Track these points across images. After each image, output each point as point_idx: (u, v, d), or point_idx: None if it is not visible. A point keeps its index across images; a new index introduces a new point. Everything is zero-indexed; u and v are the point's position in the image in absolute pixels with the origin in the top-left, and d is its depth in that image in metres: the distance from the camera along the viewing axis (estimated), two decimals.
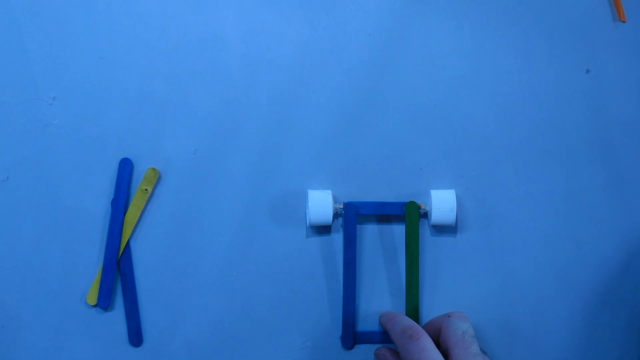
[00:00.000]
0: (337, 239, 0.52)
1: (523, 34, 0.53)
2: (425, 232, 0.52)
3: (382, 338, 0.52)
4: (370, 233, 0.52)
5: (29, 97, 0.51)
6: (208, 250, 0.51)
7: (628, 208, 0.53)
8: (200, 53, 0.51)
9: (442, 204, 0.50)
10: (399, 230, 0.52)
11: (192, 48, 0.51)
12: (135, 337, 0.51)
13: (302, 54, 0.52)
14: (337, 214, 0.51)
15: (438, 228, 0.52)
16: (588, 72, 0.53)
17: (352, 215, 0.51)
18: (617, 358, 0.53)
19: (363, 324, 0.52)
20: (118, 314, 0.51)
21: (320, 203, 0.50)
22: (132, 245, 0.51)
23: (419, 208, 0.51)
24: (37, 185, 0.50)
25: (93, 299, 0.50)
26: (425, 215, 0.52)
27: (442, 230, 0.52)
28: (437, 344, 0.47)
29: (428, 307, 0.52)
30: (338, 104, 0.52)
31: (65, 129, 0.51)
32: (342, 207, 0.51)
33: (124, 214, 0.50)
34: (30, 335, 0.50)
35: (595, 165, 0.53)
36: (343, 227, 0.51)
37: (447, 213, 0.50)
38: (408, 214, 0.51)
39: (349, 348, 0.52)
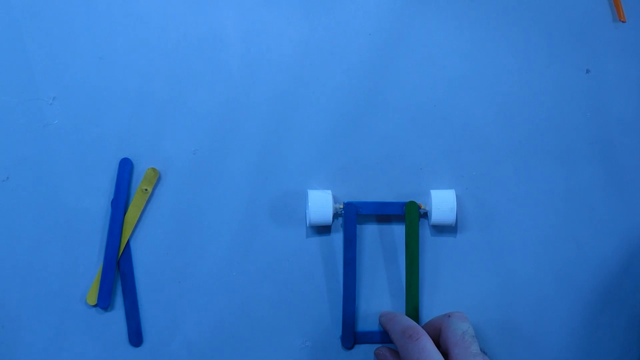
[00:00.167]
0: (337, 239, 0.52)
1: (523, 34, 0.53)
2: (425, 232, 0.52)
3: (382, 338, 0.52)
4: (370, 233, 0.52)
5: (29, 97, 0.51)
6: (208, 250, 0.51)
7: (628, 208, 0.53)
8: (200, 53, 0.51)
9: (442, 204, 0.50)
10: (399, 230, 0.52)
11: (192, 48, 0.51)
12: (135, 337, 0.51)
13: (302, 54, 0.52)
14: (337, 214, 0.51)
15: (438, 228, 0.52)
16: (588, 72, 0.53)
17: (352, 215, 0.51)
18: (617, 358, 0.53)
19: (363, 324, 0.52)
20: (118, 314, 0.51)
21: (320, 203, 0.50)
22: (132, 245, 0.51)
23: (419, 208, 0.51)
24: (37, 185, 0.50)
25: (93, 299, 0.50)
26: (425, 215, 0.52)
27: (442, 230, 0.52)
28: (437, 344, 0.47)
29: (428, 307, 0.52)
30: (338, 104, 0.52)
31: (65, 129, 0.51)
32: (342, 207, 0.51)
33: (124, 214, 0.50)
34: (30, 335, 0.50)
35: (595, 165, 0.53)
36: (343, 227, 0.51)
37: (447, 213, 0.50)
38: (408, 214, 0.51)
39: (349, 348, 0.52)
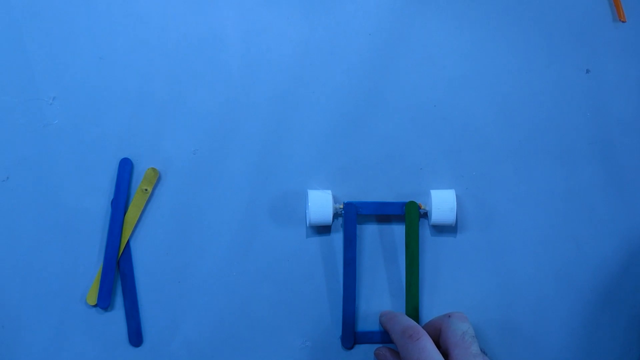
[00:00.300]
0: (337, 239, 0.52)
1: (523, 34, 0.53)
2: (425, 232, 0.52)
3: (382, 338, 0.52)
4: (370, 233, 0.52)
5: (29, 97, 0.51)
6: (208, 250, 0.51)
7: (628, 208, 0.53)
8: (200, 53, 0.51)
9: (442, 204, 0.50)
10: (399, 230, 0.52)
11: (192, 48, 0.51)
12: (135, 337, 0.51)
13: (302, 54, 0.52)
14: (337, 214, 0.51)
15: (438, 228, 0.52)
16: (588, 72, 0.53)
17: (352, 215, 0.51)
18: (617, 358, 0.53)
19: (363, 324, 0.52)
20: (118, 314, 0.51)
21: (320, 203, 0.50)
22: (132, 245, 0.51)
23: (419, 208, 0.51)
24: (37, 185, 0.50)
25: (93, 299, 0.50)
26: (425, 215, 0.52)
27: (442, 230, 0.52)
28: (437, 344, 0.47)
29: (428, 307, 0.52)
30: (338, 104, 0.52)
31: (65, 129, 0.51)
32: (342, 207, 0.51)
33: (124, 214, 0.50)
34: (30, 335, 0.50)
35: (595, 165, 0.53)
36: (343, 227, 0.51)
37: (447, 213, 0.50)
38: (408, 214, 0.51)
39: (349, 348, 0.52)
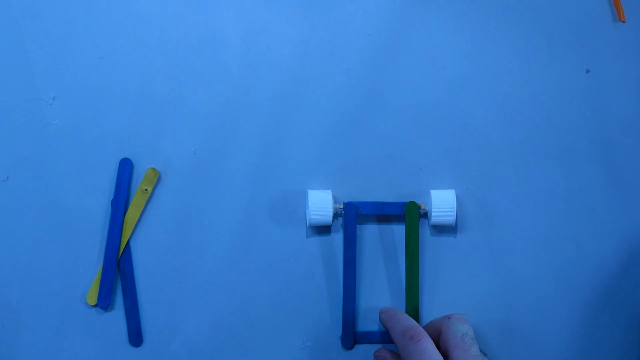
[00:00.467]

What needs to be done:
If a record contains a picture, drop the picture and repeat the rest exactly.

Result for this exercise:
Track these points across images. After each image, output each point as point_idx: (u, v, d), or point_idx: None if it is not visible. A point keeps its index across images; a new index introduces a new point. Everything is zero-indexed; u and v are the point's position in the image in absolute pixels with the origin in the top-left, and d is its depth in that image in metres: the distance from the camera along the viewing axis (estimated), two decimals.
[00:00.000]
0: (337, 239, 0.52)
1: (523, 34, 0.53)
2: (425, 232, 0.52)
3: (382, 338, 0.52)
4: (370, 233, 0.52)
5: (29, 97, 0.51)
6: (208, 250, 0.51)
7: (628, 208, 0.53)
8: (200, 53, 0.51)
9: (442, 204, 0.50)
10: (399, 230, 0.52)
11: (192, 48, 0.51)
12: (135, 337, 0.51)
13: (302, 54, 0.52)
14: (337, 214, 0.51)
15: (438, 228, 0.52)
16: (588, 72, 0.53)
17: (352, 215, 0.51)
18: (617, 358, 0.53)
19: (363, 324, 0.52)
20: (118, 314, 0.51)
21: (320, 203, 0.50)
22: (132, 245, 0.51)
23: (419, 208, 0.51)
24: (37, 185, 0.50)
25: (93, 299, 0.50)
26: (425, 215, 0.52)
27: (442, 230, 0.52)
28: (437, 344, 0.47)
29: (428, 307, 0.52)
30: (338, 104, 0.52)
31: (65, 129, 0.51)
32: (342, 207, 0.51)
33: (124, 214, 0.50)
34: (30, 335, 0.50)
35: (595, 165, 0.53)
36: (343, 227, 0.51)
37: (447, 213, 0.50)
38: (408, 214, 0.51)
39: (349, 348, 0.52)
[00:00.167]
0: (337, 239, 0.52)
1: (523, 34, 0.53)
2: (425, 232, 0.52)
3: (382, 338, 0.52)
4: (370, 233, 0.52)
5: (29, 97, 0.51)
6: (208, 250, 0.51)
7: (628, 208, 0.53)
8: (200, 53, 0.51)
9: (442, 204, 0.50)
10: (399, 230, 0.52)
11: (192, 48, 0.51)
12: (135, 337, 0.51)
13: (302, 54, 0.52)
14: (337, 214, 0.51)
15: (438, 228, 0.52)
16: (588, 72, 0.53)
17: (352, 215, 0.51)
18: (617, 358, 0.53)
19: (363, 324, 0.52)
20: (118, 314, 0.51)
21: (320, 203, 0.50)
22: (132, 245, 0.51)
23: (419, 208, 0.51)
24: (37, 185, 0.50)
25: (93, 299, 0.50)
26: (425, 215, 0.52)
27: (442, 230, 0.52)
28: (437, 344, 0.47)
29: (428, 307, 0.52)
30: (338, 104, 0.52)
31: (65, 129, 0.51)
32: (342, 207, 0.51)
33: (124, 214, 0.50)
34: (30, 335, 0.50)
35: (595, 165, 0.53)
36: (343, 227, 0.51)
37: (447, 213, 0.50)
38: (408, 214, 0.51)
39: (349, 348, 0.52)
[00:00.300]
0: (337, 239, 0.52)
1: (523, 34, 0.53)
2: (425, 232, 0.52)
3: (382, 338, 0.52)
4: (370, 233, 0.52)
5: (29, 97, 0.51)
6: (208, 250, 0.51)
7: (628, 208, 0.53)
8: (200, 53, 0.51)
9: (442, 204, 0.50)
10: (399, 230, 0.52)
11: (192, 48, 0.51)
12: (135, 337, 0.51)
13: (302, 54, 0.52)
14: (337, 214, 0.51)
15: (438, 228, 0.52)
16: (588, 72, 0.53)
17: (352, 215, 0.51)
18: (617, 358, 0.53)
19: (363, 324, 0.52)
20: (118, 314, 0.51)
21: (320, 203, 0.50)
22: (132, 245, 0.51)
23: (419, 208, 0.51)
24: (37, 185, 0.50)
25: (93, 299, 0.50)
26: (425, 215, 0.52)
27: (442, 230, 0.52)
28: (437, 344, 0.47)
29: (428, 307, 0.52)
30: (338, 104, 0.52)
31: (65, 129, 0.51)
32: (342, 207, 0.51)
33: (124, 214, 0.50)
34: (30, 335, 0.50)
35: (595, 165, 0.53)
36: (343, 227, 0.51)
37: (447, 213, 0.50)
38: (408, 214, 0.51)
39: (349, 348, 0.52)
[00:00.467]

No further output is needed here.